- **WHAT IS REQUIRED**
Once you find the line with "neck: (440, 431)" in the listing below, please repeat it and every later line exactly, through the last one, without pictures.

- **SUPPLIED DATA**
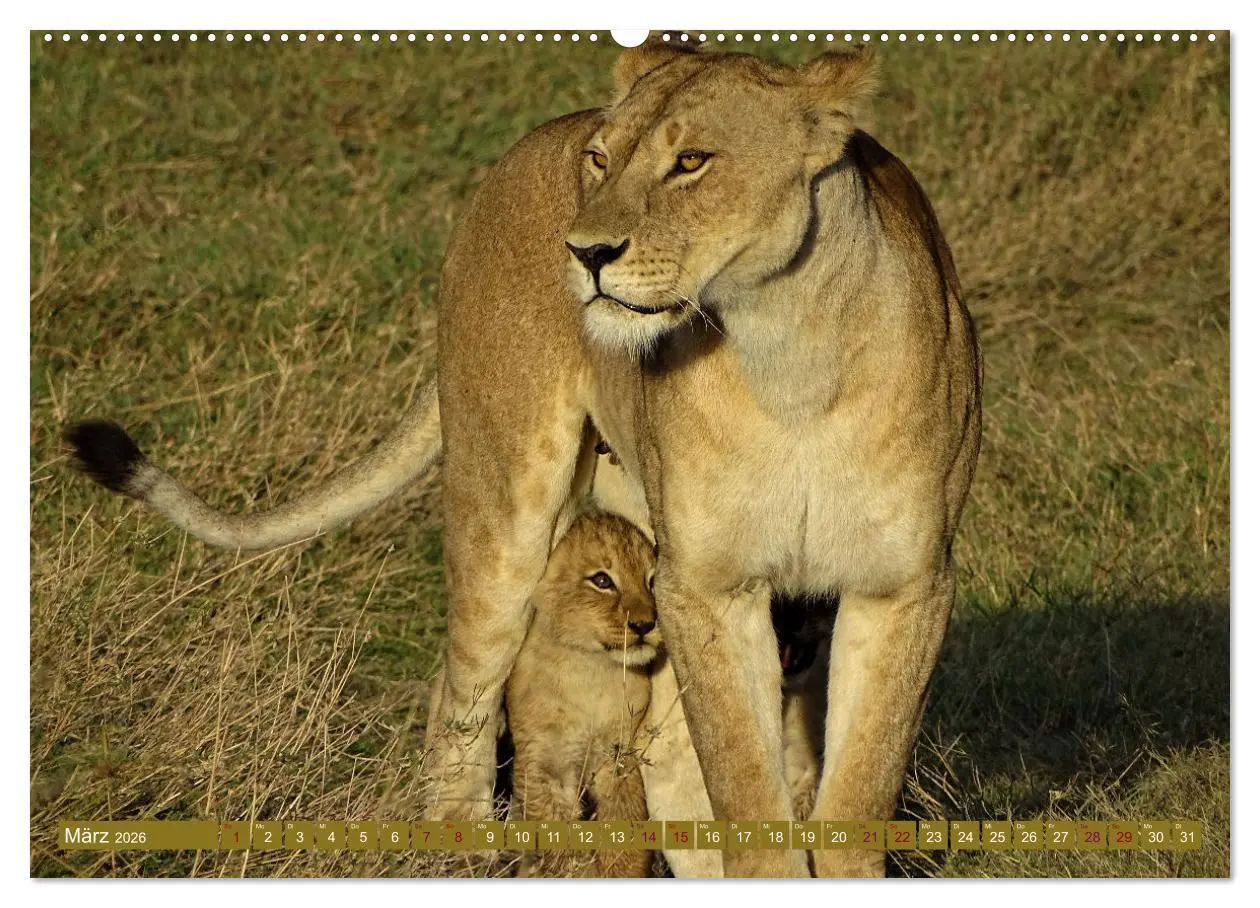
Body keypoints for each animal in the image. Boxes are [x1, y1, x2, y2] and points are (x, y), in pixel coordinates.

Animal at [65, 42, 981, 877]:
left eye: (691, 161)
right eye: (602, 160)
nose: (585, 252)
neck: (790, 355)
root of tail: (512, 158)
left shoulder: (902, 585)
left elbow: (854, 792)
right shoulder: (709, 587)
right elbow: (747, 785)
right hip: (505, 510)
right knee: (462, 692)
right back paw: (462, 852)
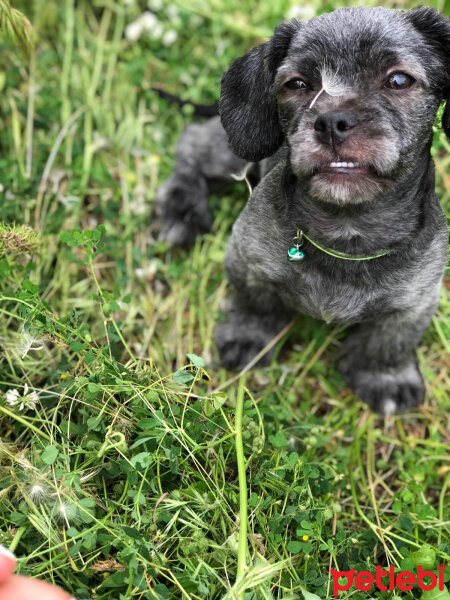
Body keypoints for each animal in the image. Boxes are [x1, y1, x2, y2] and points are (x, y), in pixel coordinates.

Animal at [154, 4, 446, 414]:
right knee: (192, 144)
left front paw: (385, 377)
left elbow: (389, 341)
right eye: (296, 84)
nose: (332, 122)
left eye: (399, 80)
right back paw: (182, 210)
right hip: (233, 154)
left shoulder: (417, 300)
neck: (347, 227)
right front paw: (248, 337)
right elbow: (254, 306)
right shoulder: (246, 259)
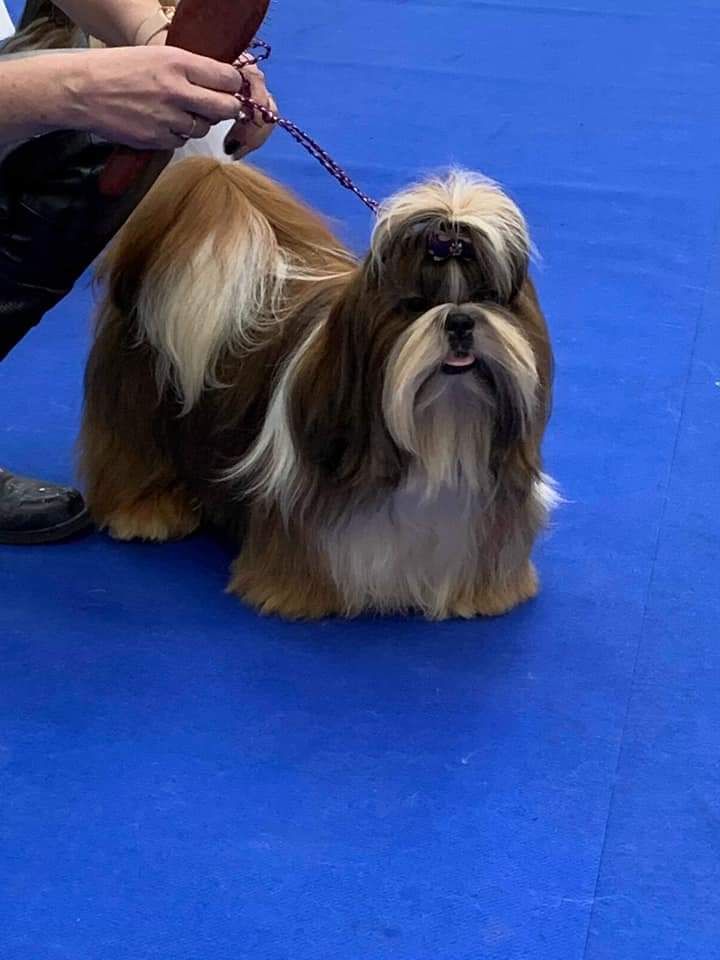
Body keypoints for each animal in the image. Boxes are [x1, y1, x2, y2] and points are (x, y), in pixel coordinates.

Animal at [79, 157, 556, 619]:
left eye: (488, 297)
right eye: (414, 306)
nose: (459, 320)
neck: (440, 431)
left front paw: (480, 595)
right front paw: (300, 595)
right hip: (133, 402)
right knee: (130, 449)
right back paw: (145, 512)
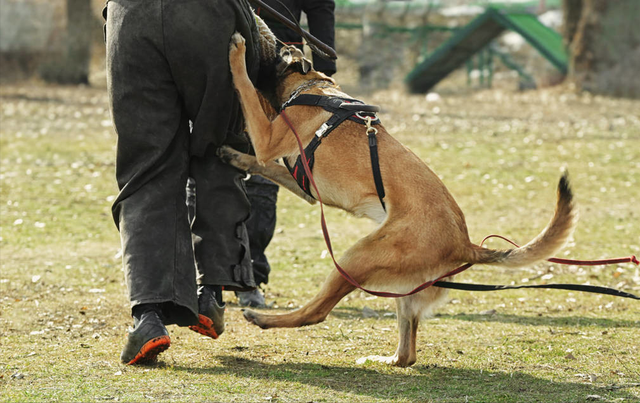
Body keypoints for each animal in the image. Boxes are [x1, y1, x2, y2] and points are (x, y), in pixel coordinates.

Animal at [220, 33, 576, 368]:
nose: (264, 39)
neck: (312, 87)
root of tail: (465, 244)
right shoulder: (301, 183)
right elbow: (265, 165)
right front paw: (236, 157)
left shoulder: (268, 138)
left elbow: (247, 90)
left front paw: (236, 55)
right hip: (401, 288)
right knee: (408, 352)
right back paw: (386, 359)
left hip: (357, 257)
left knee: (317, 312)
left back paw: (263, 319)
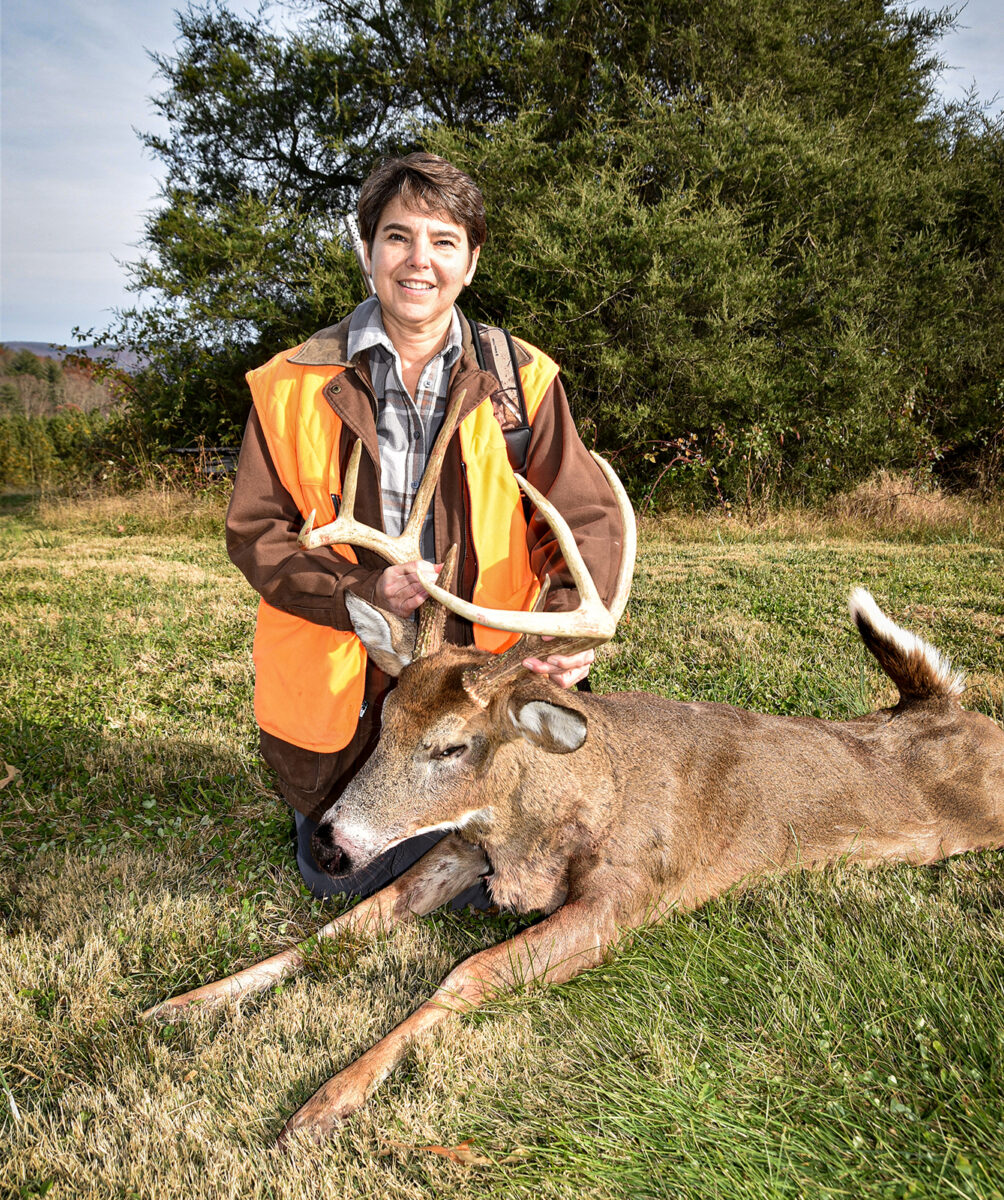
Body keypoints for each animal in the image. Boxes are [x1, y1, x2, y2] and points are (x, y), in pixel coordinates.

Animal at [140, 391, 1004, 1148]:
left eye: (451, 746)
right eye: (381, 721)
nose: (330, 843)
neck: (550, 814)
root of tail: (941, 707)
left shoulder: (626, 896)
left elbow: (469, 975)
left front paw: (325, 1103)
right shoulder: (459, 848)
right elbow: (333, 932)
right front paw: (177, 1006)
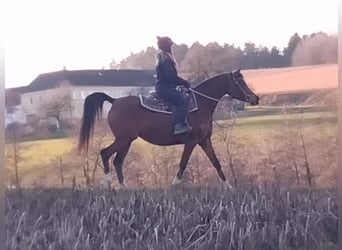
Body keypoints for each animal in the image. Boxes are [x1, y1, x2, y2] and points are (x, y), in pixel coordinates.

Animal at [77, 69, 260, 188]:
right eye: (239, 81)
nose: (255, 98)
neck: (201, 104)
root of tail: (114, 101)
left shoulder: (204, 140)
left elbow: (216, 163)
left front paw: (228, 186)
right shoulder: (191, 141)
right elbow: (183, 163)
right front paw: (174, 184)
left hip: (126, 141)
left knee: (117, 161)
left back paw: (123, 187)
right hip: (124, 139)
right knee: (105, 153)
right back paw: (109, 183)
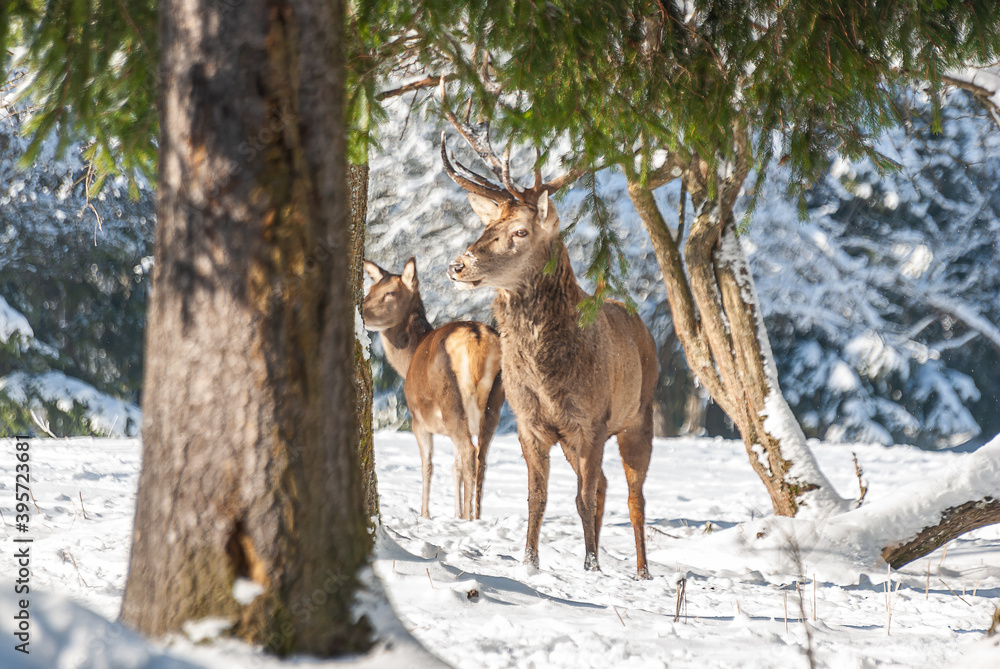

- **REPLY TO THE TASK**
neck: (440, 431)
left front paw: (480, 595)
right front paw: (300, 595)
right hip: (133, 402)
right knee: (130, 449)
right back paw: (145, 512)
Body keypoints for each animal in the image. Boxes are [x1, y1, x2, y2] and points are (x, y), in pixel coordinates.

Animal at [220, 33, 576, 368]:
nose: (264, 39)
neck: (312, 87)
root of tail: (465, 244)
right shoulder: (301, 183)
right elbow: (265, 165)
right front paw: (236, 157)
left shoulder: (268, 138)
left elbow: (247, 90)
left front paw: (236, 55)
right hip: (401, 288)
right knee: (408, 352)
right back paw: (386, 359)
left hip: (357, 257)
left knee: (317, 312)
left back paw: (263, 319)
Body keypoints for each animal in the image. Boxes are [x1, y1, x2, y2] and points are (x, y), in pixel coordinates.

Animal at [140, 391, 1004, 1148]:
left eye: (451, 746)
right eye: (381, 721)
nose: (330, 843)
neck: (550, 814)
root of tail: (941, 707)
left shoulder: (626, 896)
left elbow: (469, 975)
left front paw: (325, 1103)
right shoulder: (459, 848)
right elbow: (333, 932)
right front paw: (177, 1006)
Body keypoints for each animal in the image. Boxes are [x1, y1, x2, y2] and points are (x, y), in pixel coordinates.

Animal at [77, 69, 260, 188]:
right eye: (239, 81)
nose: (255, 98)
neck: (201, 104)
root of tail: (114, 101)
left shoulder: (204, 140)
left elbow: (216, 163)
left front paw: (228, 186)
right shoulder: (191, 141)
right elbow: (183, 163)
right front paw: (174, 184)
left hip: (126, 141)
left knee: (117, 161)
left back paw: (123, 187)
right hip: (124, 139)
right knee: (105, 153)
right back paw: (109, 183)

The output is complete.